Simić’s thrilling translation is endlessly inventive in rising to the challenge and is marked by pin-sharp imagery and a finely tuned ear that recreates the novel’s cascading prose with power and precision. Each sentence breathes with the rhythm of movement and memory.
Sajko vividly captures the way in which travel suspends both time and place in scenes that are at once real and dreamlike – border towns, desolate platforms, padlocked snack machines, suitcases struggling to contain entire lives – evoking generations of exile and migration, the inevitable aftershock of the wars and purges that have defined the Balkans. Every Time We Say Goodbye is a threnody to leave-taking – elegant, mournful, and profoundly human.
Loss is very much at the core of Mariusz Szczygieł’s Not There (Linden Editions, £12.99), translated by Antonia Lloyd-Jones. Across these fragments of reportage – portraits of a Czech poet, a Ukrainian soldier, a Polish accountant, an Albanian painter, the writer’s own father – Szczygieł traces the negative space left by loss (of a person, a colour, a cheese fork, a child), but if the book’s title suggests an inventory of losses, its pages are alive with the traces of what is not there: it is a meditation on absence that hums with the quiet pulse of what remains.
The pieces range from single paragraphs to essayistic portraits of much greater length, fashioned from the testimonies of many individuals.
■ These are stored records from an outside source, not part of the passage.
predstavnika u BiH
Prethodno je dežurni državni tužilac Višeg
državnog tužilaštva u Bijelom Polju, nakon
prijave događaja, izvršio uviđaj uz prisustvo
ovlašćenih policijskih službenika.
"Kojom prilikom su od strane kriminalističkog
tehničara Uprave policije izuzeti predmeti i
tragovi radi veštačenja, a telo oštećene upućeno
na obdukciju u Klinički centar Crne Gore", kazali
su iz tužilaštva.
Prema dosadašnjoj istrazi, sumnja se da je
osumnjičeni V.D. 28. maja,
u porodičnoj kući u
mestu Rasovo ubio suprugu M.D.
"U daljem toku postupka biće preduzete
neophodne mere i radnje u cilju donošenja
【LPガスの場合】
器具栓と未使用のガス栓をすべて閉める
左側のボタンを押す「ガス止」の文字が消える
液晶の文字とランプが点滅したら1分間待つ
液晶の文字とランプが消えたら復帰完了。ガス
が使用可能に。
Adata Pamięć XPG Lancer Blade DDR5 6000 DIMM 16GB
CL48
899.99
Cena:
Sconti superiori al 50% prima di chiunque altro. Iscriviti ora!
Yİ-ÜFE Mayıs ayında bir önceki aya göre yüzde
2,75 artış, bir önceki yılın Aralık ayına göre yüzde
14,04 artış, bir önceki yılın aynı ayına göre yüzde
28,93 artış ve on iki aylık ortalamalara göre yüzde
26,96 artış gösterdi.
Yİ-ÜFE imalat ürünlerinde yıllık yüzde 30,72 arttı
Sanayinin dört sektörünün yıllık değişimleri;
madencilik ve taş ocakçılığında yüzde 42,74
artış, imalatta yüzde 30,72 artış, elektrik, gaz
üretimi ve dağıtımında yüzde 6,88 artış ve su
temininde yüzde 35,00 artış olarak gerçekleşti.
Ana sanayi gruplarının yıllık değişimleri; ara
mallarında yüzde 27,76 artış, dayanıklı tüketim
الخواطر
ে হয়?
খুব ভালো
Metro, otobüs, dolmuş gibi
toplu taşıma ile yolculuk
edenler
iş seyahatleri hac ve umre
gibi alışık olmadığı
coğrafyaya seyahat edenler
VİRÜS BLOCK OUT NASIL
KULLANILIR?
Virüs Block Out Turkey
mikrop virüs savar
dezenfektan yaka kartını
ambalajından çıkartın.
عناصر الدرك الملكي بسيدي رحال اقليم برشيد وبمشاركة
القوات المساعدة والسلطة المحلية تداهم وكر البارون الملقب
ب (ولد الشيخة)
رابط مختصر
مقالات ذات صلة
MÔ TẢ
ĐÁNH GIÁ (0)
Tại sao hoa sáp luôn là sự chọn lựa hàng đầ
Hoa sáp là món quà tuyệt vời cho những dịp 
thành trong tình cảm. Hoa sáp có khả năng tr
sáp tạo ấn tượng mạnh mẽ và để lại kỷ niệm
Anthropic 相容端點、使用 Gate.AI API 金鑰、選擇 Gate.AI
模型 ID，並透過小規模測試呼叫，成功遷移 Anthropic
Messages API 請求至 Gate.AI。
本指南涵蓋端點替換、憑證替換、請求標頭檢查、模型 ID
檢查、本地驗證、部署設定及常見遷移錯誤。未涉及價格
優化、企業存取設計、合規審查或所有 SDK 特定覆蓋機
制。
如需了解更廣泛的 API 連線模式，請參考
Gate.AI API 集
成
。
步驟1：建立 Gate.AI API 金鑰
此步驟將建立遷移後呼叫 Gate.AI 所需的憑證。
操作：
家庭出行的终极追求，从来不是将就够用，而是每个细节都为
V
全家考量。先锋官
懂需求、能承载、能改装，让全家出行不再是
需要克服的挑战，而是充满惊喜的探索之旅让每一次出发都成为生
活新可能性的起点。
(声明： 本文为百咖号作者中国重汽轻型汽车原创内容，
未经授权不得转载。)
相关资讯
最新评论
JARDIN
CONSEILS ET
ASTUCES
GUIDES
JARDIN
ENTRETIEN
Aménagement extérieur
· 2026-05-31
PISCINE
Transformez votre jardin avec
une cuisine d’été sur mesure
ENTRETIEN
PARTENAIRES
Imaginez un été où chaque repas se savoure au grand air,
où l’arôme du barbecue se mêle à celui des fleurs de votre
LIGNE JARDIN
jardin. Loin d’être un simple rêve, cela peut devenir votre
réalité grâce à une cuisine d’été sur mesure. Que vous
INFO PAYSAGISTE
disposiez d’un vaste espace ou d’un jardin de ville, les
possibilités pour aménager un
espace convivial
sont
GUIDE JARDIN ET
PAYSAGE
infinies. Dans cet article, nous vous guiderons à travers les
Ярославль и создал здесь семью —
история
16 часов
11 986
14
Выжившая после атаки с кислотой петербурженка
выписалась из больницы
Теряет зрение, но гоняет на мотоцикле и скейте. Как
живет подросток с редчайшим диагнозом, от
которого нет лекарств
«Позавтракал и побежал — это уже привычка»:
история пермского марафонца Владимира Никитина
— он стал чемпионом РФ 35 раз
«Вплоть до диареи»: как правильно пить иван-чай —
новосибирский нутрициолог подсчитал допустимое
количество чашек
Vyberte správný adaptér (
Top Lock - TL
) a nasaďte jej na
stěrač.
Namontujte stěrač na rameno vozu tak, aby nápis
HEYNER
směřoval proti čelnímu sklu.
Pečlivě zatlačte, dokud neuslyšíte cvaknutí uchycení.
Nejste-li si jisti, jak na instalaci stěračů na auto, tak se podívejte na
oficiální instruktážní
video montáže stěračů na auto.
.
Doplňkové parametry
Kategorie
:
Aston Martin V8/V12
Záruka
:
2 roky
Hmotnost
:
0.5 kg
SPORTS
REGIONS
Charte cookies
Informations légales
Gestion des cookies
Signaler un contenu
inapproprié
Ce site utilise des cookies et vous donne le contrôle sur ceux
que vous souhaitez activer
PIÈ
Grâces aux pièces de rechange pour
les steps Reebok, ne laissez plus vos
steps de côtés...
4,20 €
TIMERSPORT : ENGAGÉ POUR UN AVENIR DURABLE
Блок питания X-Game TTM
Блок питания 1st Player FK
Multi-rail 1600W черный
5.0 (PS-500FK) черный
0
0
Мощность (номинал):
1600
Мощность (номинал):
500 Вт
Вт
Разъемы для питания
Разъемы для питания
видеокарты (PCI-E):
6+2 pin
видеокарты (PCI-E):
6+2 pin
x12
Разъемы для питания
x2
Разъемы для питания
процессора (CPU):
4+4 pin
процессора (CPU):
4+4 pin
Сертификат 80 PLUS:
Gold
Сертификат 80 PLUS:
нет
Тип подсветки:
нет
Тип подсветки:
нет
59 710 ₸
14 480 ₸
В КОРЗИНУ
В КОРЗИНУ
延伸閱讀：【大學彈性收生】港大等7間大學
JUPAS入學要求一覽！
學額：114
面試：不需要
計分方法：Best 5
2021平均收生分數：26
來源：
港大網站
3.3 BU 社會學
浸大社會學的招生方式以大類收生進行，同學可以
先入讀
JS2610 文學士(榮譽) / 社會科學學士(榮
In one of the most powerful pieces, The Colours Have Run, Szczygieł posts an advert on Facebook looking for people who are “faking something or pretending something is missing in their lives”. Karol replies, I am the secret something in my own house. In my own family. His is the story of the trans man, reborn 27 years earlier when he began the road to transitioning.
“When his grandma mistook him for her son, Karol was pleased that she saw the man in him. When the youths on the tram shouted ‘homo’ he was pleased because they took him for gay, in other words saw him as a boy, rather than a girl.” In Karol’s story the things that are “not there” are guilt, shame, depression and fear.
Though rooted in fact, these essayistic pieces drifts toward the metaphysical and the poetic. “Everything must have its own form, Mariusz, its own rhythm,” says his mentor Hanna Krall in one of the shortest texts, “Especially absence.” It is precisely this rhythm – tender, exact, humane – that binds these disparate pieces in Antonia Lloyd-Jones’s translation, which captures the changing modulations of each voice, and her deftness allows a single sentence to hold pain and playfulness in the same breath.
Not There ultimately celebrates what endures: the stubborn glow of memory, the joy of small human continuities. In Szczygieł’s world, absence has its own heartbeat, one that reminds us that to write about what has disappeared is to affirm what is still present – the fragile, flickering persistence of being.